De verstedelijking levert een grote bijdrage aan de afname van biodiversiteit, de uitstoot van broeikasgassen en de impact van klimaatverandering. Het vraagt om innovatie in gebruik van bouwmaterialen, toepassing van groen en nieuwe vormen van stedelijke samenwerking. Natuurinclusieve gebiedsontwikkeling biedt kansen om verschillende actuele opgaven van de stad integraal op te pakken zoals biodiversiteitsverlies, klimaatmitigatie via CO2-reductie, klimaatadaptatie en mobiliteitstransitie. Er is echter een sterk tekort aan kennis om ecologisch en biobased te bouwen en hoe dit op gebouw, kavel, gebied en ecosysteemniveau precies te organiseren en financieren. Van de vele recente innovaties in de natuurinclusieve bouw en gebiedsontwikkeling is nog nauwelijks bekend wat de verschillende waarden zijn voor de gebruiker en onderliggende ecosysteem.
In dit project wordt onderzocht wat de knelpunten en kansen zijn voor een transitie naar natuurinclusiviteit bij gebiedsontwikkeling in management en uitvoering, en welke handvatten ontwikkeld kunnen worden om de transitie te versnellen. Op basis van de gesprekken met praktijkpartners, richten we ons op drie aspecten van natuurinclusieve gebiedsontwikkeling: biobased bouwmaterialen, natuurlijke vergroening en de governance aspecten. Deze onderdelen worden onderzocht in een verschillende case studies waarin diverse natuurinclusieve gebiedsopgaven liggen.

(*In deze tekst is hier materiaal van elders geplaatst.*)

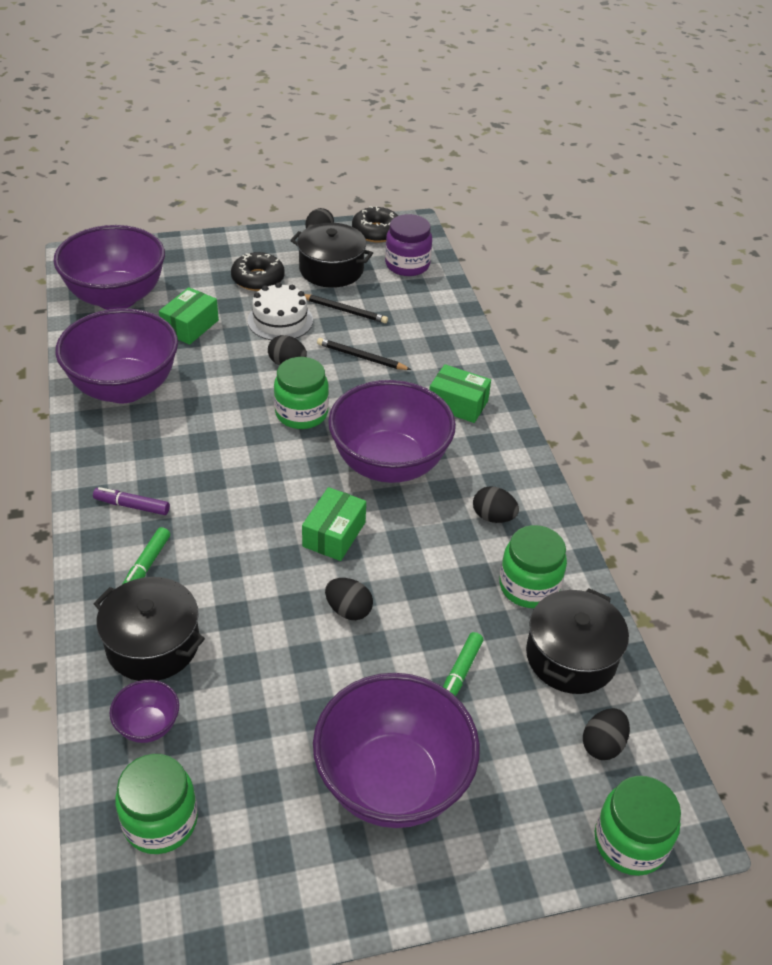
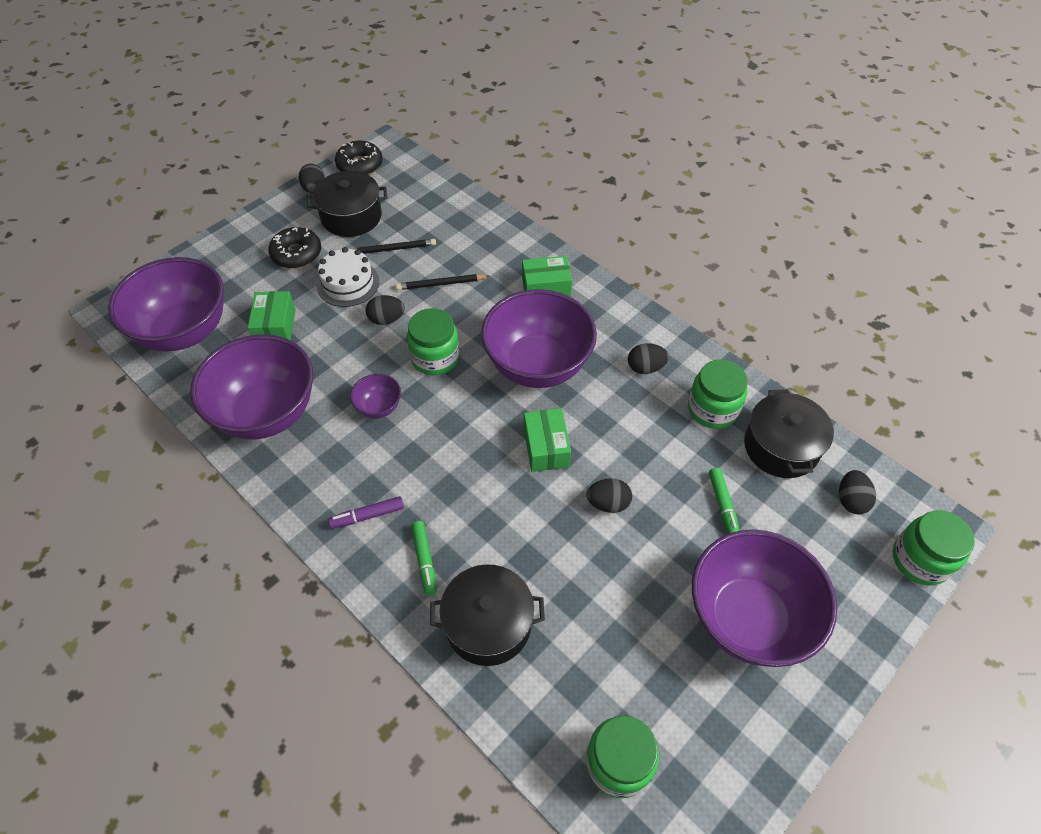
camera: 30 degrees left, 10 degrees up
purple bowl [110,680,179,743] -> purple bowl moved to [350,374,401,418]
purple jar [385,214,432,276] -> none

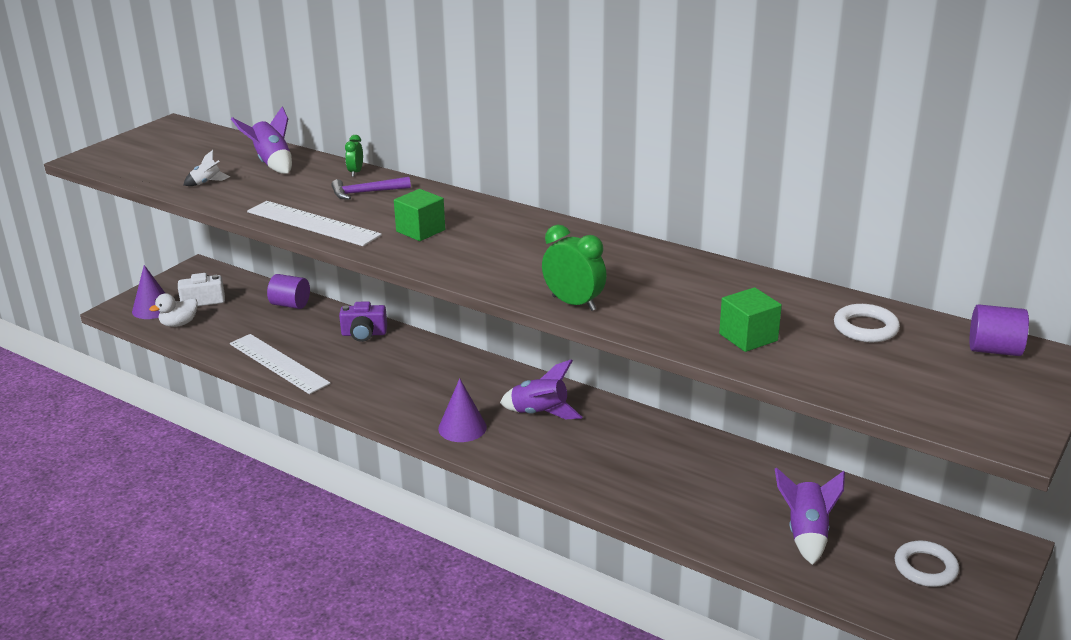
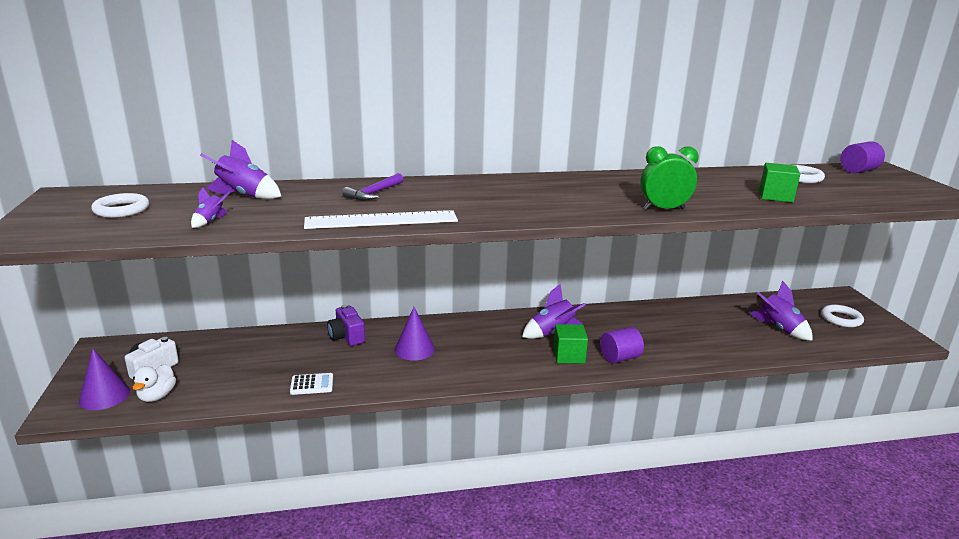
camera: 45 degrees left, 5 degrees down
white rocket [183,150,230,186] -> purple rocket [191,187,230,228]
white ruler [230,334,331,394] -> white calculator [290,373,333,395]
purple cylinder [267,274,310,309] -> purple cylinder moved to [600,327,644,363]
purple camera [339,301,387,342] -> purple camera turned 105 degrees clockwise [327,305,365,346]
green clock [345,135,363,177] -> none
green cube [394,189,445,241] -> green cube moved to [553,324,588,363]
purple cone [438,378,487,442] -> purple cone moved to [395,307,435,361]
none -> white ring [91,193,149,218]

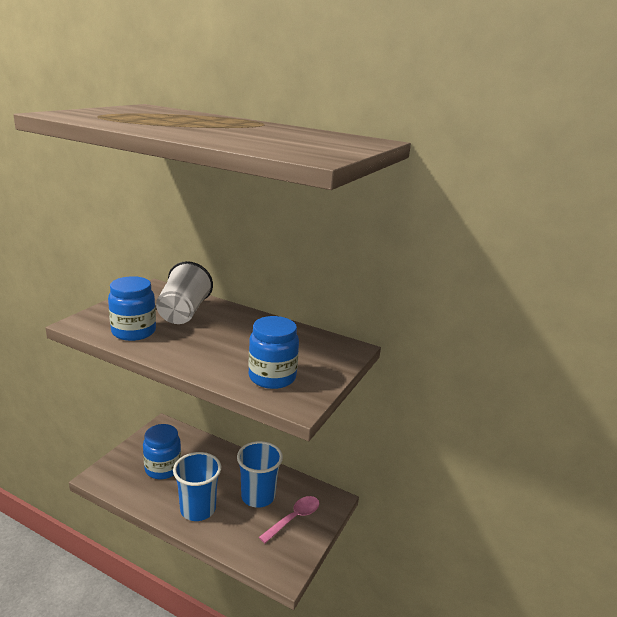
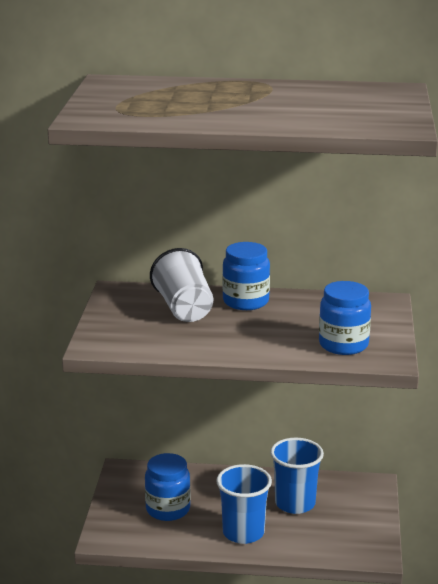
camera: 20 degrees left, 0 degrees up
blue jar [108,276,156,341] -> blue jar moved to [222,242,270,310]
pink spoon [259,496,319,543] -> none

Via vergelijkend onderzoek worden succes- en faalfactoren in kaart gebracht en handvatten voor natuurinclusieve gebiedsontwikkeling geïdentificeerd.
Het onderzoek richt zich met de drie casussen op de drie schaalniveaus van gebiedsontwikkeling: Spoorzone Waarder voor gebouwniveau, Amsterdam Knowledge Mile Park voor straatniveau en Almere Centrum-Pampus voor gebiedsniveau. Het tweejarig onderzoek wordt uitgevoerd door een consortium van vier hogescholen en diverse innoverende werkveldpartijen waarbij de acht versnellingssessies resultaten “versnellen” en tussentijds delen met de praktijk. Door reflecties van het brede werkveld wordt de toepasbaarheid van de producten in de praktijk geborgd. Het project leidt onder andere tot uitgangspunten voor natuurinclusieve gebiedsontwikkeling, een vertaling in een programma van eisen en een daaraan gekoppeld puntensysteem voor aanbestedingen.